Jd please read post 141 I do hear what you are saying but a lot of these incidents start with Joe average citizen calling because they are paranoid that everyone is a terrorist--why they are that way is another topic. So when you as Joe citizen call the police to report something that you think needs looking into and the police stay at the station because no crime has been committed yet--thats OK?? You would expect them to investigate--ask questions. Like they did in david b incident.
I have read the comments between 23mjm and several other posters with interest. 23mjm, while I respect and PARTIALLY agree with your point that good police work involves investigation on tips from the public. LE cannot be everywhere. While I believe the public should be vigilant, I think too they have been "over-amped" with a fear campaign, but that is another topic. I want to focus of this post to be on "good" police work.
I was an active duty police officer very early in my working career, and a key investigative tool in our training was the skill of observation before intervention. Therefore, no one here is suggesting that LE should not respond to public tips by staying in the station. The real issue is how they respond.
We were taught to respond and observe the situation before deciding to intervene - ESPECIALLY when the situation was innocuous. Before I receive a flurry of posts suggesting inactivity, this is not the case. If we responded to a public call that someone was trying to break into a car (even if it turned out to the owner), we would immediately intervene. Or if two individuals were in a wrestling match that could have turned out to be friendly, there would be immediate intervention after virtually instantaneous observation and assessment of the situation. As a civilian, I was changing a tire, in the dark, late at night when I was checked by an officer. He wanted to be sure I was ok. As I was on the side of a public thoroughfare and although I was not doing anything illegal, his observation would have then switched to assistance mode and he was justified to verify my well-being. Again, good police work and public service.
The sight of someone taking photographs would not justify a direct intervention unless that person had his tripod set up in a hazardous location (like in the middle of the street) or on private property. The notion that public buildings are somehow "targets" is absurd given the previously posted sources of photographs available extensively throughout the web. As a police officer, observe certainly, but go up and harass him/her with questions? No, that is intrusive.
If this is permitted for photography, where will it end? The OP is standing in the same place sketching a street scene (as an artist) and gets hassled? Or the OP is hassled for filling in notes in his daytimer, at that same place, as he happened to have a creative thought about some business problem totally unrelated. This is a slippery slope where potentially the act of 3 people standing together conversing becomes a suspicious assembly. Welcome to Germany in the late 1930s!
Back to the point about good police work. Contrast the hassle I received (as outlined in a previous posting by me) for photographing NOTHING of national security importance.
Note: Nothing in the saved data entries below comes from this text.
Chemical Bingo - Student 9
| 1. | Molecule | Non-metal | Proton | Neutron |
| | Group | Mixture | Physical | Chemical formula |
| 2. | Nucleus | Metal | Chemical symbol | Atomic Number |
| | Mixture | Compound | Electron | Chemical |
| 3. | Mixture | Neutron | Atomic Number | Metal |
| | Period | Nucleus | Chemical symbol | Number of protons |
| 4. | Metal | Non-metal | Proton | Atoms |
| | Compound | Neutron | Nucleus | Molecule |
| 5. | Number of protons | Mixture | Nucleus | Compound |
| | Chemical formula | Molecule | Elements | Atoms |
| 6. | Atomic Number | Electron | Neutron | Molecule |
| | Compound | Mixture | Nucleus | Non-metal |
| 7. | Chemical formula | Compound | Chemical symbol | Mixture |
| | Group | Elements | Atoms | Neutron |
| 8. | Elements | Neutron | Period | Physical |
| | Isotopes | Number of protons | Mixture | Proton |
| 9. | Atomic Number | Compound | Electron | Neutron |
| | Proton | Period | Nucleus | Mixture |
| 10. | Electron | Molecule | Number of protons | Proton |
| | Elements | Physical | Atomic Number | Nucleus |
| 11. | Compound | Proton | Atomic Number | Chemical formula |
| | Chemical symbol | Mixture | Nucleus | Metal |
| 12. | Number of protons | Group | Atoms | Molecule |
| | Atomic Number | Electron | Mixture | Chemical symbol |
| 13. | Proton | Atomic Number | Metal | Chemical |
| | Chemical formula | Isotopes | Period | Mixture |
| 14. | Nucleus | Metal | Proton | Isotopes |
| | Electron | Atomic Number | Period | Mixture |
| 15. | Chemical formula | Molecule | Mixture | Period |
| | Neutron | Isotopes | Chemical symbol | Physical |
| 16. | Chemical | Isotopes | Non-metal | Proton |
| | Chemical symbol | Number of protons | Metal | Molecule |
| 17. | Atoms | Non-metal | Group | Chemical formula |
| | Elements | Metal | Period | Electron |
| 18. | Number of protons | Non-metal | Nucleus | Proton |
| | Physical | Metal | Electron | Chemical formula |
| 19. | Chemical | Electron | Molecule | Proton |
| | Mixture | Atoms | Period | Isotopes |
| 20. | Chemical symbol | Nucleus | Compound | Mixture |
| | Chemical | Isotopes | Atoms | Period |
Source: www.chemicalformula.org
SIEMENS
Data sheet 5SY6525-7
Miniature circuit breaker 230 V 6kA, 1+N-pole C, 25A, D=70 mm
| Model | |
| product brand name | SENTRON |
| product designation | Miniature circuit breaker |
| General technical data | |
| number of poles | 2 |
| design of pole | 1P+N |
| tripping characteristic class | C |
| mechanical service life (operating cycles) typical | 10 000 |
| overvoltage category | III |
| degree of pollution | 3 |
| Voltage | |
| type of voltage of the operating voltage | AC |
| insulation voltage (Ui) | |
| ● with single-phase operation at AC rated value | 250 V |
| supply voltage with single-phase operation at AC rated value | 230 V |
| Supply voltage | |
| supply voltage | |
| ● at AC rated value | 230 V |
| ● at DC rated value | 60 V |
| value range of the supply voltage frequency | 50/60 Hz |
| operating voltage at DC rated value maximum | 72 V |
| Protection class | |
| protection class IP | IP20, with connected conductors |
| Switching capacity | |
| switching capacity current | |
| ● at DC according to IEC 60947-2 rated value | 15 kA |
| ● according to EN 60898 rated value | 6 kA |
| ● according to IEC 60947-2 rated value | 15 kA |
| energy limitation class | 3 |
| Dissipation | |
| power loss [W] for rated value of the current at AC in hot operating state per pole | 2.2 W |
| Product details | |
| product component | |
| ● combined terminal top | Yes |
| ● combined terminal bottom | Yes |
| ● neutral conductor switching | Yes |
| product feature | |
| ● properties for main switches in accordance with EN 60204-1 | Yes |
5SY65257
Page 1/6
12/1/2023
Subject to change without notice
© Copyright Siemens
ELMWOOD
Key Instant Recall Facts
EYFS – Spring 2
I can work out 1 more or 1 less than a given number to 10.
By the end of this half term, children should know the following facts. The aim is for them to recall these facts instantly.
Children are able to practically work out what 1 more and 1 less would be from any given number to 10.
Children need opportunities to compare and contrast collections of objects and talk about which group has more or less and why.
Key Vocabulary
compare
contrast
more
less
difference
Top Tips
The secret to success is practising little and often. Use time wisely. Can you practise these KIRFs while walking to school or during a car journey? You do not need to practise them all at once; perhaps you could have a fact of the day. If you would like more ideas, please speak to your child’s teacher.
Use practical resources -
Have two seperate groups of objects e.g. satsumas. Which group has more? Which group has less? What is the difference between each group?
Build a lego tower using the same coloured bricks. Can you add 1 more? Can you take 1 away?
Two police officers harassing me on a public street corner, questioning what I was doing and still demanding ID after I provided a completely plausible, polite reply, and then running my ID through the car computer when I complied (for expediency).
Then, on a completely different occasion, I am a mile or so outside a nearby town waiting to photograph a steam train due to go by on a single set of rail tracks. No one is around me for several miles/kms. My car is safely parked off the road on an approach to a farmers field. My tripod is set-up in the ditch well off the gravel road and the rail tracks with my MF RB67 on it, awaiting the steam train. During that time, someone must have called me in, as a local police car from that nearly town (I still know the car codes) comes up and stops about 1/2 mile away from me. She watched me for a bit, then she drives by on the road, has a quick look at what I am doing, and then drives off. THAT is GOOD police work. There was NO REASON for her to stop and question me. THAT is what should have happened to the OP - not getting rousted with intrusive questions by the FBI. If I had been on the rail tracks that day, then I was a trespasser and a hazard on private property and THAT would justify a full LE intervention.
I remain convinced that our freedoms are being eroded by sloppy and intrusive police work encouraged by draconian legislation changes driven by keeping an ignorant public amped up with unnecessary fear. Unfortunately, we photographers, by virtue of the curse of the visibility of our tripods, are an EASY and ACCESSIBLE first-order target for this type of harassment and intrusion. We should be Ghandi-like in our non-violent resistance to this unwarranted harassment when engaging in a perfectly legal pursuit in a so-called "free" society.